Since this encrypted device is already unlocked and LVM has been prepared, we can use the normal GUI installation in Ubuntu to install into it.

If you want to double check at this point, you can run gparted as root which should show the partitions you just created.

Start the regular Ubuntu installation, select language, keyboard layout etc. and then select “Something else” when asked about how you want to install.

Here’s what we’ll do in the installation GUI:

  • Edit /dev/mapper/ubuntu--vg-root, set to ext4 mounted at /, and format it.
  • Edit /dev/mapper/ubuntu--vg-swap, set to swap area.
  • Edit /dev/sda2, set to ext4 mounted at /boot, and format it.

Let the installation complete, but – do not – reboot or shut down the installation (select “Continue Testing”).
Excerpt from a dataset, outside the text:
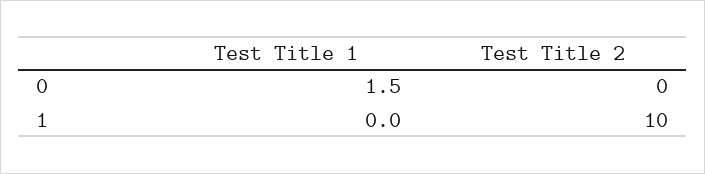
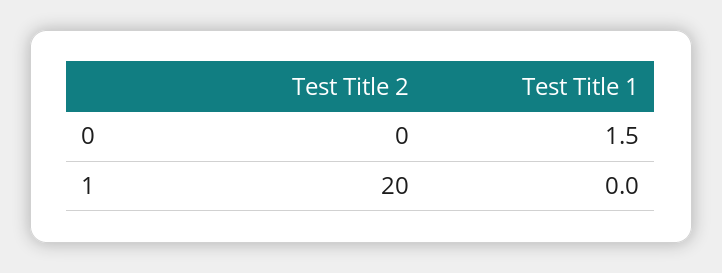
Test Title 2, 1: 10 -> 20

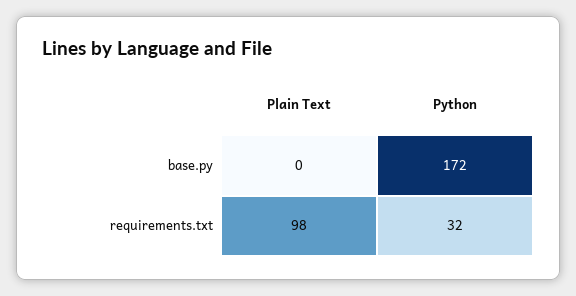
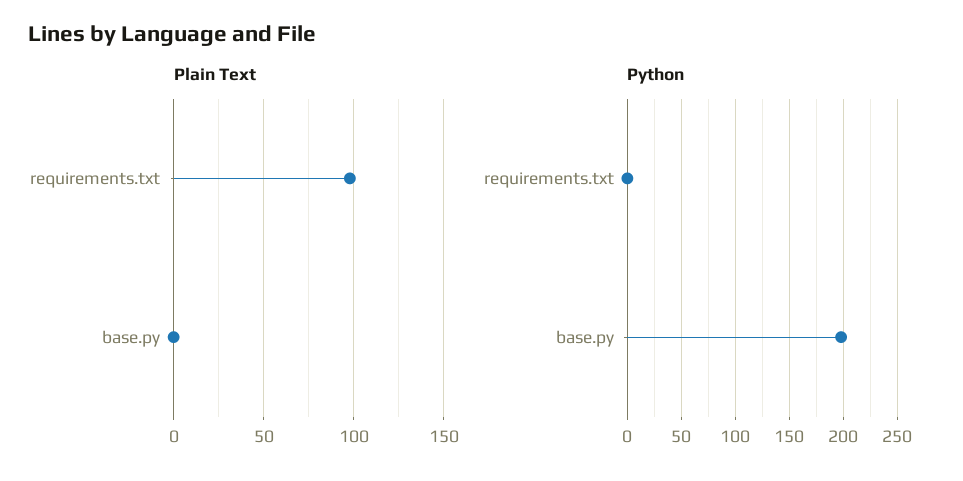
Python, base.py: 172 -> 200
Python, requirements.txt: 32 -> 0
The reason we must keep the installation going is that the installation wizard does not understand that it has actually installed Ubuntu into an encrypted device, so we need to add some configuration to the installation we just did while it’s still open so that it will prompt the user for the passphrase to decrypt it.
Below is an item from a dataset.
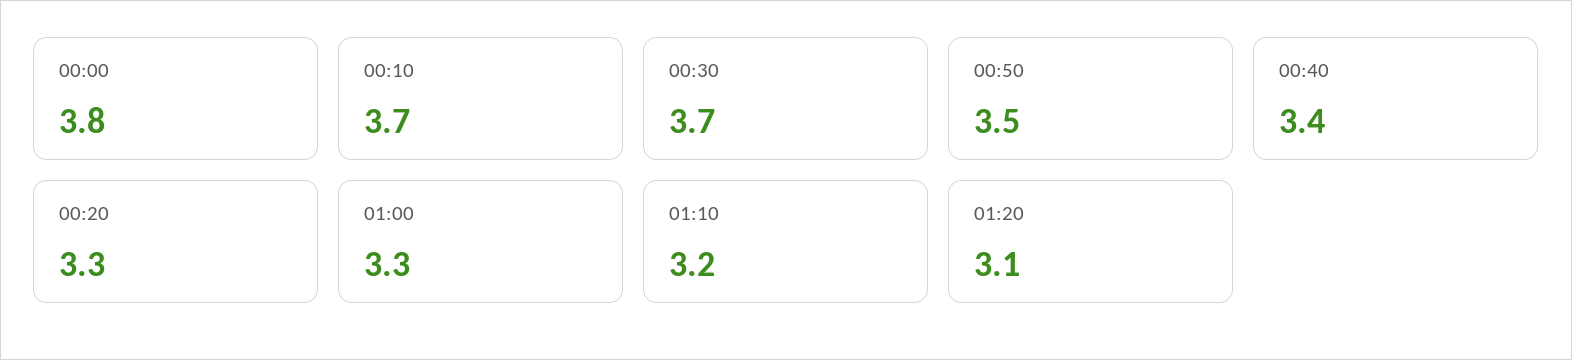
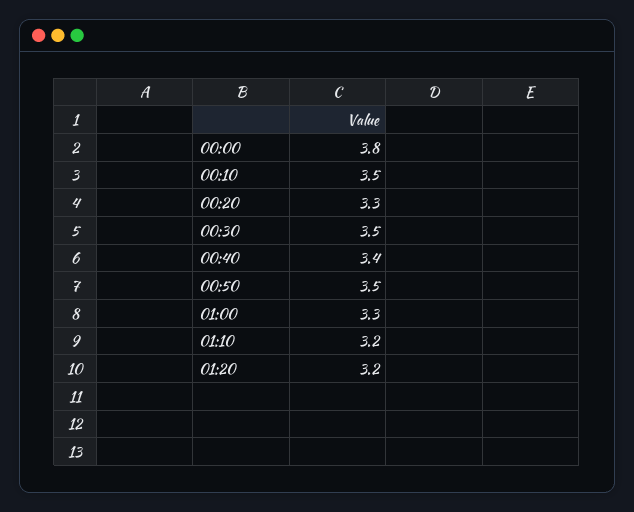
00:10: 3.7 -> 3.5
00:30: 3.7 -> 3.5
01:20: 3.1 -> 3.2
chroot into the installation#

We’ll use /target for mounting our installed system:

mount /dev/mapper/ubuntu--vg-root /target
mount /dev/sda2 /target/boot
for n in proc sys dev etc/resolv.conf; do mount --rbind /$n /target/$n; done

Before jumping into it, we need to figure out the UUID (not PARTUUID) of the encrypted partition (/dev/sda3). This can be found by running:

blkid /dev/sda3

Save this for later.

Since /target is now a usable environment, we can chroot to it:

chroot /target
mount -a

Now create and edit /etc/crypttab which likely does not exist and add the name for the device, the device itself (by UUID, no quotes) and some options:

root UUID=your_uuid_here none luks,discard

Save the file, then apply your changes by running:

update-initramfs -k all -c

This will re-generate your initrd images, and when done you’re ready to reboot. After the reboot, you should be greeted with a prompt asking you for the passphrase to decrypt “root”, and that’s it!